JAKARTA, theopini.id – Pemerintah Daerah (Pemda) Parigi Moutong (Parimo), Sulawesi Tengah menjajaki kerja sama dengan Kementerian Kelautan dan Perikanan (KKP), untuk membuka akses pendidikan tinggi gratis bagi anak-anak nelayan dan pembudidaya ikan.
Pembahasan tersebut, dilakukan dalam audiensi Bupati Parimo, H. Erwin Burase bersama Badan Penyuluhan dan Pengembangan Sumber Daya Manusia Kelautan dan Perikanan (BPPSDM KP) di Jakarta, Rabu, 1 Juli 2026.
“Di tengah efisiensi anggaran, pemerintah daerah tidak boleh hanya menunggu. Kita harus aktif menjemput program pemerintah pusat agar pembangunan tetap berjalan dan masyarakat tetap merasakan manfaatnya. Karena itu, saya datang langsung untuk memperjuangkan peningkatan kualitas SDM pelaku usaha perikanan di Kabupaten Parimo,” ujar Erwin Burase.
Dalam pertemuan tersebut, Bupati Parimo didampingi Kepala Dinas Kelautan dan Perikanan (DKP), Moh Nasir, serta Kepala Badan Perencanaan, Penelitian, dan Pengembangan Daerah (Bappelitbangda), Irwan.
Salah satu hasil pembahasan, adalah rencana kerja sama pemberdayaan anak pelaku utama perikanan melalui kesempatan menempuh pendidikan jenjang diploma (D3 dan D4) di politeknik yang berada di bawah KKP.

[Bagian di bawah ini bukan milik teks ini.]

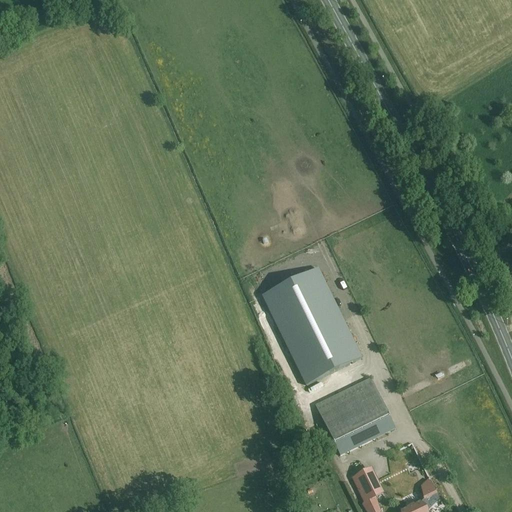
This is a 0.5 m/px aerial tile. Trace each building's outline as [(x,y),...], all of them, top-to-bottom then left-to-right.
[(489,268),(494,276),(497,274),(493,266),(489,268)] [(307,386),(361,360),(358,355),(317,270),(263,297),(307,386)] [(288,361),(281,364),(283,369),(290,366),(288,361)] [(291,389),(299,388),(298,380),(290,382),(291,389)] [(316,409),(340,457),(395,430),(372,382),(371,382),(317,409),(316,409)] [(370,471),(353,479),(365,503),(363,505),(366,511),(379,511),(375,498),(381,495),(370,471)] [(427,511),(428,511),(439,500),(430,482),(428,481),(421,488),(424,501),(421,504),(420,503),(401,511),(427,511)]
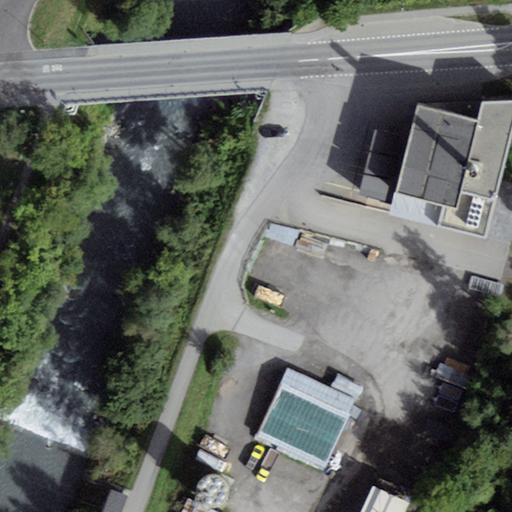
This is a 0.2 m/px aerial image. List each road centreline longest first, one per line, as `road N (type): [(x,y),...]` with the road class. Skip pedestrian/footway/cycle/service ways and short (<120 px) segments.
road 1 (unclassified): [(133,511),(242,238),(331,124),(341,58)]
road 2 (tertiary): [(341,58),(0,83)]
road 3 (tertiary): [(511,44),(341,58)]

Program tersebut, ditujukan bagi anak nelayan dan pembudidaya ikan yang memenuhi persyaratan seleksi. Biaya pendidikan, termasuk uang kuliah, asrama, seragam, dan kebutuhan makan selama masa studi, direncanakan ditanggung oleh KKP.
Sementara itu, Pemda Parimo akan memfasilitasi pelaksanaan proses seleksi di daerah, mulai dari tes akademik hingga pemeriksaan kesehatan bagi calon peserta.

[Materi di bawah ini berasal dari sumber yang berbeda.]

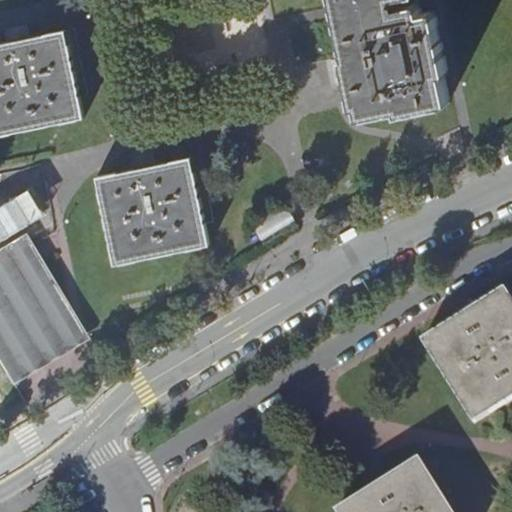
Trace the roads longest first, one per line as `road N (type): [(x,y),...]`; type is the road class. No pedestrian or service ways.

Peserta yang lolos seleksi nantinya, berkesempatan menempuh pendidikan di Politeknik Ahli Usaha Perikanan Jakarta, Politeknik Kelautan dan Perikanan Bone, Sulawesi Selatan, atau Politeknik Kelautan dan Perikanan Bitung, Sulawesi Utara.
“Harapan kita, ketika anak-anak nelayan ini lulus, mereka tidak hanya siap kerja sebagai tenaga profesional, tetapi juga mampu menjadi wirausaha muda mandiri yang mengelola potensi kelautan kita menjadi produk berdaya saing global dan bernilai ekonomi tinggi,” kata Bupati Erwin.
Selain membahas program pendidikan, audiensi juga mencakup peluang kerja sama di bidang pelatihan vokasi, sertifikasi kompetensi, dan peningkatan kapasitas penyuluh perikanan sebagai bagian dari pengembangan sumber daya manusia sektor kelautan dan perikanan di Kabupaten Parimo.